Syriza abre uma nova era política
O triunfo da esquerda radical inaugura um novo sistema de partidos e obriga a Europa a refletir sobre as políticas anticrise
Os gregos elegeram neste domingo a esperança, mas também a incerteza diante do medo do futuro e da miséria do presente ao oferecer uma folgada vantagem à esquerda radical do Syriza diante da centro-direita da Nova Democracia. O resultado abre uma nova era na política grega e sem dúvida terá repercussões no restante da Europa, obrigando-a a uma reflexão sobre as políticas adotadas e por adotar para sair da crise.
A vitória do Syriza representa, do ponto de vista grego, um redondo basta! à intransigente aplicação das medidas de austeridade impostas pelos credores europeus e o início do caminho para a recuperação da autoestima nacional, atualmente em níveis mínimos. Também pressupõe a inauguração de um novo sistema de partidos no qual ganham força os neonazistas da Aurora Dourada e os centrista do To Potami (O Rio), um partido criado quase para a ocasião em março passado.
As eleições, sempre segundo o escrutínio ainda não concluído, deixam mesmo assim dois cadáveres políticos: o Pasok e o grupo formado por Yorgos Papandreu há algumas semanas, que se veem condenados à irrelevância.

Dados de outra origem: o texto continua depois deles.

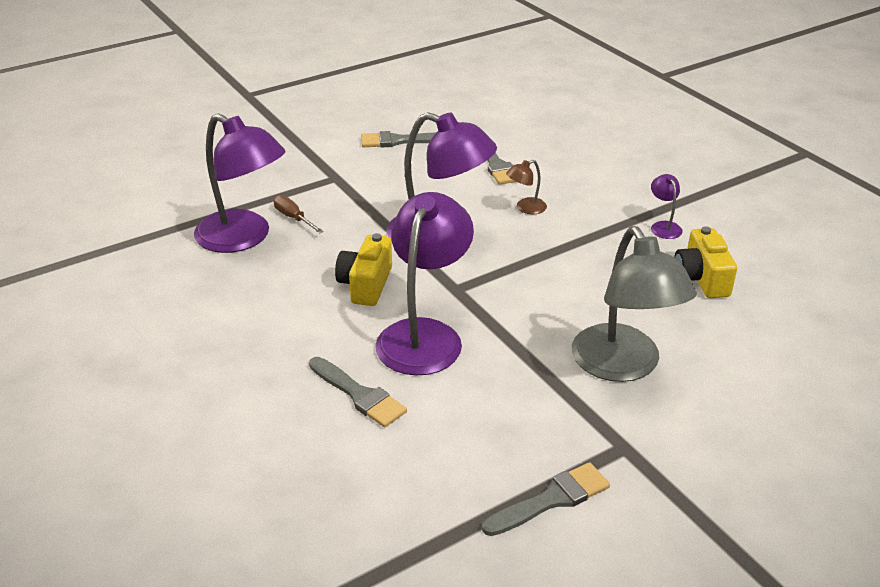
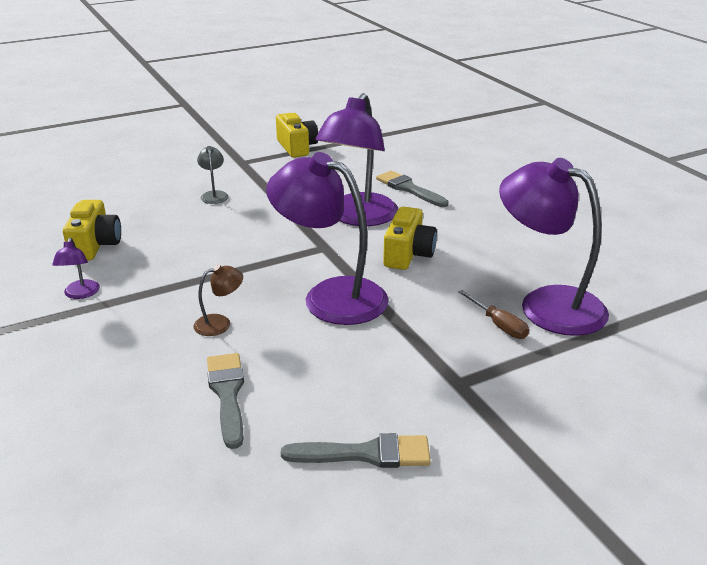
camera: 175 degrees left, 5 degrees down
(551, 499) = (297, 147): grey brush -> yellow camera
(623, 366) = (214, 195): grey lamp -> grey lamp, size x0.42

Sem dúvida, porém, o grande derrotado é Andonis Samarás, líder da Nova Democracia (centro direita), cuja demissão não era descartada no domingo à noite em Atenas. Samarás baseou sua campanha no medo, quase no pânico, uma estratégia que fracassou. Com a ajuda de redes de televisão controladas por um pequeno grupo chamado na Grécia de oligarcas, Samarás insistiu até a saciedade na mensagem de que ou o elegiam ou seria o caos. Uma vitória de seu rival, o líder do Syriza, Alexis Tsipras, não só levaria os comunistas ao poder como causaria uma ruína econômica, com falta até de papel higiênico, como na Venezuela. “O Syriza não vai mudar a Europa mas vai fazê-la se voltar contra nós”, disse. “Tsipras decidiu levar o país à bancarrota e ao isolamento”, repetiu.
Muito menos ênfase deu Samarás à tímida recuperação econômica do país. O crescimento do último quadrimestre de 2014 foi de 0,7% e a previsão para 2015 era de 3%. E o desemprego, ainda de 25%, parece recuar ligeiramente. Também não destacou os novos ventos de flexibilidade que sopram na Europa impulsionados por França e Itália e muito menos explicou à opinião pública os possíveis benefícios para a Grécia da compra em massa da dívida por parte do Banco Central Europeu (BCE).
Tampouco foi ajudado durante a campanha por algumas reações europeias como a do presidente da Comissão, Jean-Claude Juncker, dizendo que esperava “ver caras amigas no novo Governo” ou a intransigência de alguns políticos e jornais alemães. Ninguém se esqueceu do chamado do jornal sensacionalista Bild pedindo aos gregos que vendessem suas ilhas e a Acrópole.
Não será fácil governar entre as exigências dos credores e as pressões da esquerda mais extremista
Tsipras, ao contrário, prometeu o que nenhum político grego nessas eleições prometeu: renegociar os termos do pagamento da dívida, em termos de prazo e valor, e ainda fazê-lo com os líderes dos governos europeus, não com os tecnocratas das instituições financeiras. Sua frase de que “a austeridade não está consagrada em nenhum tratado europeu” foi ouvida e ele se permitiu dizer que se vencer não pensa em ir correndo encontrar a chanceler alemã Angela Merkel, “mais uma”, para ele, “dos 28 chefes de Estado e de Governo da UE”. Também insistiu em devolver aos gregos sua dignidade nacional, algo que soa a glória em um país nacionalista e onde as referências à pátria não são motivo de divisão.
Mas são também muitos os que veem a vitória do Syriza como um salto no vazio, sem garantias de que Tsipras possa cumprir suas promessas nem evitar que as coisas piorem. Também ninguém sabe com segurança se a atitude e as mensagens moderadas que apresentou nas últimas semanas realmente são compartilhadas pelas bases de seu partido. Não será fácil governar esporeado pelas demandas dos parceiros e credores europeus —Áustria, Finlândia e Holanda, com Alemanha à frente, não mostraram até o momento qualquer intenção de flexibilidade— e pelas pressões das vozes mais radicais da esquerda.